[Stored items]

---

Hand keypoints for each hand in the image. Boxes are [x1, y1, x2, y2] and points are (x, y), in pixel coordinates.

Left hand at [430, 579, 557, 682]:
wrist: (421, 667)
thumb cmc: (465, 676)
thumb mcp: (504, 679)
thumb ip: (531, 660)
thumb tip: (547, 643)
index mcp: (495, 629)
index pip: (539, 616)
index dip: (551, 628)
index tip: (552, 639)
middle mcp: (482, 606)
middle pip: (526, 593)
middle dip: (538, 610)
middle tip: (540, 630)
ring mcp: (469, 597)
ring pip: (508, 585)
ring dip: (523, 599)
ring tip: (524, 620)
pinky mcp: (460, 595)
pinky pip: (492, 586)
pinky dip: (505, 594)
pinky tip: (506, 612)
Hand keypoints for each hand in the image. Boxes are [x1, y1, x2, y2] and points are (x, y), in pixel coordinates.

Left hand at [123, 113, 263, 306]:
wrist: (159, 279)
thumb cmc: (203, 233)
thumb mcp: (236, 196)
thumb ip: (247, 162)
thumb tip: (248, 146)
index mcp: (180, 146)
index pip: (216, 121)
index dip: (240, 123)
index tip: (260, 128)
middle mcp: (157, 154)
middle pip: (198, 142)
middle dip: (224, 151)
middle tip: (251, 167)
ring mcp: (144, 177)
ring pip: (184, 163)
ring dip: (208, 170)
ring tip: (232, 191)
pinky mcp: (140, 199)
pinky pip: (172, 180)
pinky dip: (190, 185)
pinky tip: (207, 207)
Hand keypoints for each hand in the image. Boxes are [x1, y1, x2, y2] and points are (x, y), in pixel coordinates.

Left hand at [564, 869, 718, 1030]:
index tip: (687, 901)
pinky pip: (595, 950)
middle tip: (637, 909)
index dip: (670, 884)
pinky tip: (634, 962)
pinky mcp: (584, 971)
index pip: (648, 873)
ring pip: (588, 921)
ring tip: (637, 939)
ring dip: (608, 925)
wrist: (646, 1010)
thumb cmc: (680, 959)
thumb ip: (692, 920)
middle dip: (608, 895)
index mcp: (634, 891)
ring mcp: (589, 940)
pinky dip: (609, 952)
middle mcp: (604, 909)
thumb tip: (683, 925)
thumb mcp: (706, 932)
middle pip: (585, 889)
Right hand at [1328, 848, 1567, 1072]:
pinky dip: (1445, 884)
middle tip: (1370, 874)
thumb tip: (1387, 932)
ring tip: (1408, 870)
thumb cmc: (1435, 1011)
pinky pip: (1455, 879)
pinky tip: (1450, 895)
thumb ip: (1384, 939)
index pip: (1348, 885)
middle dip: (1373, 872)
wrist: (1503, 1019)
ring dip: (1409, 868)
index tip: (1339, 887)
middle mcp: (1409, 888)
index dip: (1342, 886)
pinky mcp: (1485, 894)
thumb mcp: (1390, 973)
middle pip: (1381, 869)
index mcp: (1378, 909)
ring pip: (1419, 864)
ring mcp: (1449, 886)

---

What is being asked -
Copy nothing except the lines from the one with "thumb mcp: (706, 932)" through the end of the records; keep each exactly as it appears, first and last included.

Solved problem -
thumb mcp: (706, 932)
middle pip: (585, 889)
Right hand at [1328, 848, 1567, 1072]:
pinky dip: (1445, 884)
middle tip: (1370, 874)
thumb tip: (1387, 932)
ring tip: (1408, 870)
thumb cmc: (1435, 1011)
pinky pip: (1455, 879)
pinky tip: (1450, 895)
thumb ip: (1384, 939)
index pip: (1348, 885)
middle dip: (1373, 872)
wrist: (1503, 1019)
ring dip: (1409, 868)
index tip: (1339, 887)
middle mcp: (1409, 888)
index dip: (1342, 886)
pinky mcp: (1485, 894)
thumb mcp: (1390, 973)
middle pip: (1381, 869)
index mcp: (1378, 909)
ring pip: (1419, 864)
ring mcp: (1449, 886)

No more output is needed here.